[YOUR INSTRUCTIONS] Can you output the text of every item below line for line, without any changes, and leave out the pictures?
+++++
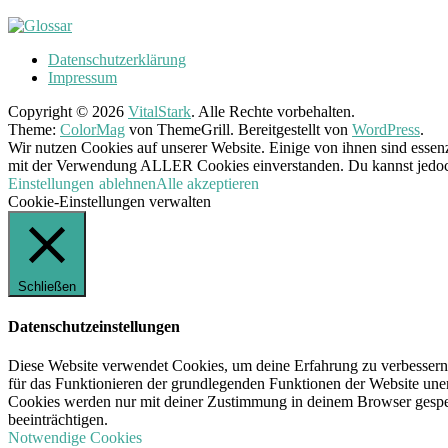
Datenschutzerklärung
Impressum
Copyright © 2026
VitalStark
. Alle Rechte vorbehalten.
Theme:
ColorMag
von ThemeGrill. Bereitgestellt von
WordPress
.
Wir nutzen Cookies auf unserer Website. Einige von ihnen sind essenz
mit der Verwendung ALLER Cookies einverstanden. Du kannst jedoch 
Einstellungen
ablehnen
Alle akzeptieren
Cookie-Einstellungen verwalten
Schließen
Datenschutzeinstellungen
Diese Website verwendet Cookies, um deine Erfahrung zu verbessern,
für das Funktionieren der grundlegenden Funktionen der Website unerl
Cookies werden nur mit deiner Zustimmung in deinem Browser gespeic
beeinträchtigen.
Notwendige Cookies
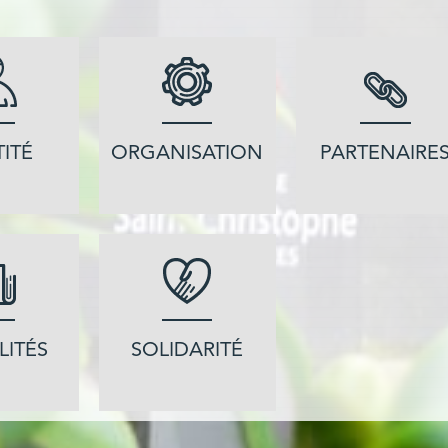
TITÉ
ORGANISATION
PARTENAIRE
LITÉS
SOLIDARITÉ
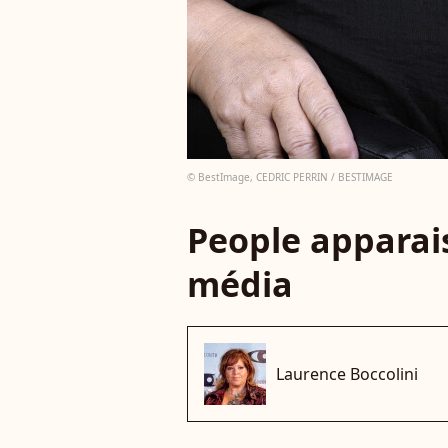
© BestImage, CEDRIC PERRIN / BESTIMAGE
People apparais
média
Laurence Boccolini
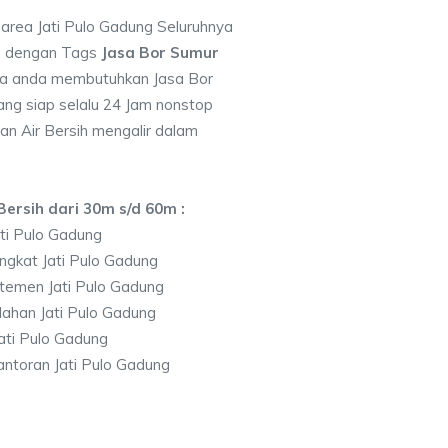
 area Jati Pulo Gadung Seluruhnya
7 dengan Tags
Jasa Bor Sumur
la anda membutuhkan Jasa Bor
ng siap selalu 24 Jam nonstop
an Air Bersih mengalir dalam
ersih dari 30m s/d 60m :
ti Pulo Gadung
ngkat Jati Pulo Gadung
temen Jati Pulo Gadung
ahan Jati Pulo Gadung
ati Pulo Gadung
ntoran Jati Pulo Gadung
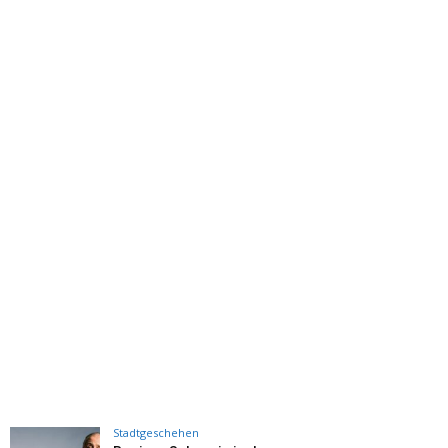
Stadtgeschehen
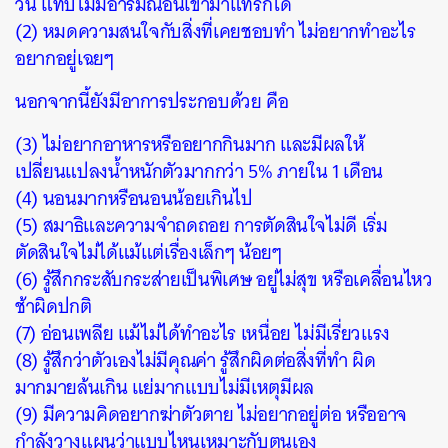
วัน แทบไม่มีอารมณ์อื่นเข้ามาแทรกได้
(2) หมดความสนใจกับสิ่งที่เคยชอบทำ ไม่อยากทำอะไร
อยากอยู่เฉยๆ
นอกจากนี้ยังมีอาการประกอบด้วย คือ
(3) ไม่อยากอาหารหรืออยากกินมาก และมีผลให้
เปลี่ยนแปลงน้ำหนักตัวมากกว่า 5% ภายใน 1 เดือน
(4) นอนมากหรือนอนน้อยเกินไป
(5) สมาธิและความจำถดถอย การตัดสินใจไม่ดี เริ่ม
ตัดสินใจไม่ได้แม้แต่เรื่องเล็กๆ น้อยๆ
(6) รู้สึกกระสับกระส่ายเป็นพิเศษ อยู่ไม่สุข หรือเคลื่อนไหว
ช้าผิดปกติ
(7) อ่อนเพลีย แม้ไม่ได้ทำอะไร เหนื่อย ไม่มีเรี่ยวแรง
(8) รู้สึกว่าตัวเองไม่มีคุณค่า รู้สึกผิดต่อสิ่งที่ทำ ผิด
ค้นหา
มากมายล้นเกิน แย่มากแบบไม่มีเหตุมีผล
SHARE
TWEET
LINE
EMAIL
(9) มีความคิดอยากฆ่าตัวตาย ไม่อยากอยู่ต่อ หรืออาจ
กำลังวางแผนว่าแบบไหนเหมาะกับตนเอง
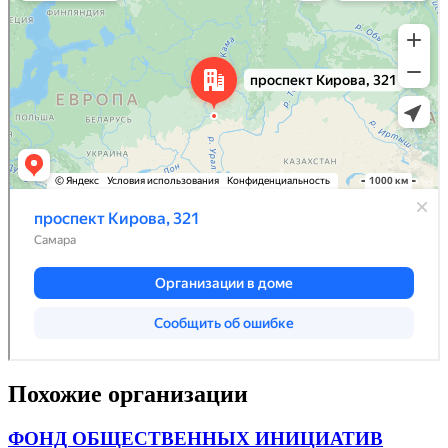
Похожие организации
ФОНД ОБЩЕСТВЕННЫХ ИНИЦИАТИВ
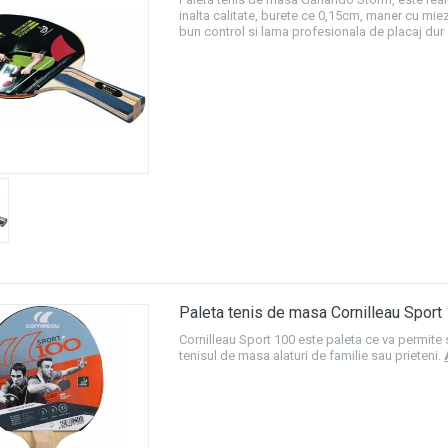
inalta calitate, burete ce 0,15cm, maner cu mie
bun control si lama profesionala de placaj dur
Paleta tenis de masa Cornilleau Sport
Cornilleau Sport 100 este paleta ce va permite s
tenisul de masa alaturi de familie sau prieteni.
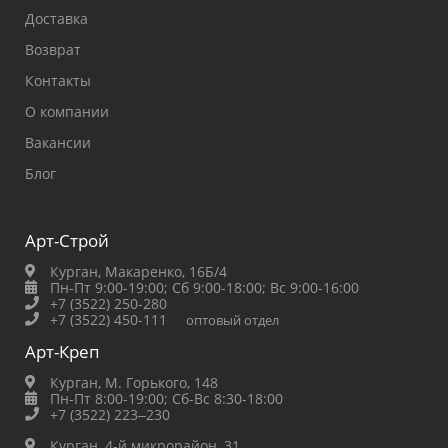
Доставка
Возврат
Контакты
О компании
Вакансии
Блог
Арт-Строй
Курган, Макаренко, 16Б/4
Пн-Пт 9:00-19:00;
Сб 9:00-18:00;
Вс 9:00-16:00
+7 (3522) 250-280
+7 (3522) 450-111
оптовый отдел
Арт-Креп
Курган, М. Горького, 148
Пн-Пт 8:00-19:00;
Сб-Вс 8:30-18:00
+7 (3522) 223‒230
Курган, 4-й микрорайон, 31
+++++
[COMPLETED EXERCISE]
Datenschutzerklärung
Impressum
Copyright © 2026
VitalStark
. Alle Rechte vorbehalten.
Theme:
ColorMag
von ThemeGrill. Bereitgestellt von
WordPress
.
Wir nutzen Cookies auf unserer Website. Einige von ihnen sind essenz
mit der Verwendung ALLER Cookies einverstanden. Du kannst jedoch 
Einstellungen
ablehnen
Alle akzeptieren
Cookie-Einstellungen verwalten
Schließen
Datenschutzeinstellungen
Diese Website verwendet Cookies, um deine Erfahrung zu verbessern,
für das Funktionieren der grundlegenden Funktionen der Website unerl
Cookies werden nur mit deiner Zustimmung in deinem Browser gespeic
beeinträchtigen.
Notwendige Cookies
TITÉ
ORGANISATION
PARTENAIRE
LITÉS
SOLIDARITÉ
© BestImage, CEDRIC PERRIN / BESTIMAGE
People apparais
média
Laurence Boccolini
 area Jati Pulo Gadung Seluruhnya
7 dengan Tags
Jasa Bor Sumur
la anda membutuhkan Jasa Bor
ng siap selalu 24 Jam nonstop
an Air Bersih mengalir dalam
ersih dari 30m s/d 60m :
ti Pulo Gadung
ngkat Jati Pulo Gadung
temen Jati Pulo Gadung
ahan Jati Pulo Gadung
ati Pulo Gadung
ntoran Jati Pulo Gadung
Stadtgeschehen
วัน แทบไม่มีอารมณ์อื่นเข้ามาแทรกได้
(2) หมดความสนใจกับสิ่งที่เคยชอบทำ ไม่อยากทำอะไร
อยากอยู่เฉยๆ
นอกจากนี้ยังมีอาการประกอบด้วย คือ
(3) ไม่อยากอาหารหรืออยากกินมาก และมีผลให้
เปลี่ยนแปลงน้ำหนักตัวมากกว่า 5% ภายใน 1 เดือน
(4) นอนมากหรือนอนน้อยเกินไป
(5) สมาธิและความจำถดถอย การตัดสินใจไม่ดี เริ่ม
ตัดสินใจไม่ได้แม้แต่เรื่องเล็กๆ น้อยๆ
(6) รู้สึกกระสับกระส่ายเป็นพิเศษ อยู่ไม่สุข หรือเคลื่อนไหว
ช้าผิดปกติ
(7) อ่อนเพลีย แม้ไม่ได้ทำอะไร เหนื่อย ไม่มีเรี่ยวแรง
(8) รู้สึกว่าตัวเองไม่มีคุณค่า รู้สึกผิดต่อสิ่งที่ทำ ผิด
ค้นหา
มากมายล้นเกิน แย่มากแบบไม่มีเหตุมีผล
SHARE
TWEET
LINE
EMAIL
(9) มีความคิดอยากฆ่าตัวตาย ไม่อยากอยู่ต่อ หรืออาจ
กำลังวางแผนว่าแบบไหนเหมาะกับตนเอง
Похожие организации
ФОНД ОБЩЕСТВЕННЫХ ИНИЦИАТИВ
inalta calitate, burete ce 0,15cm, maner cu mie
bun control si lama profesionala de placaj dur
Paleta tenis de masa Cornilleau Sport
Cornilleau Sport 100 este paleta ce va permite s
tenisul de masa alaturi de familie sau prieteni.
Доставка
Возврат
Контакты
О компании
Вакансии
Блог
Арт-Строй
Курган, Макаренко, 16Б/4
Пн-Пт 9:00-19:00;
Сб 9:00-18:00;
Вс 9:00-16:00
+7 (3522) 250-280
+7 (3522) 450-111
оптовый отдел
Арт-Креп
Курган, М. Горького, 148
Пн-Пт 8:00-19:00;
Сб-Вс 8:30-18:00
+7 (3522) 223‒230
Курган, 4-й микрорайон, 31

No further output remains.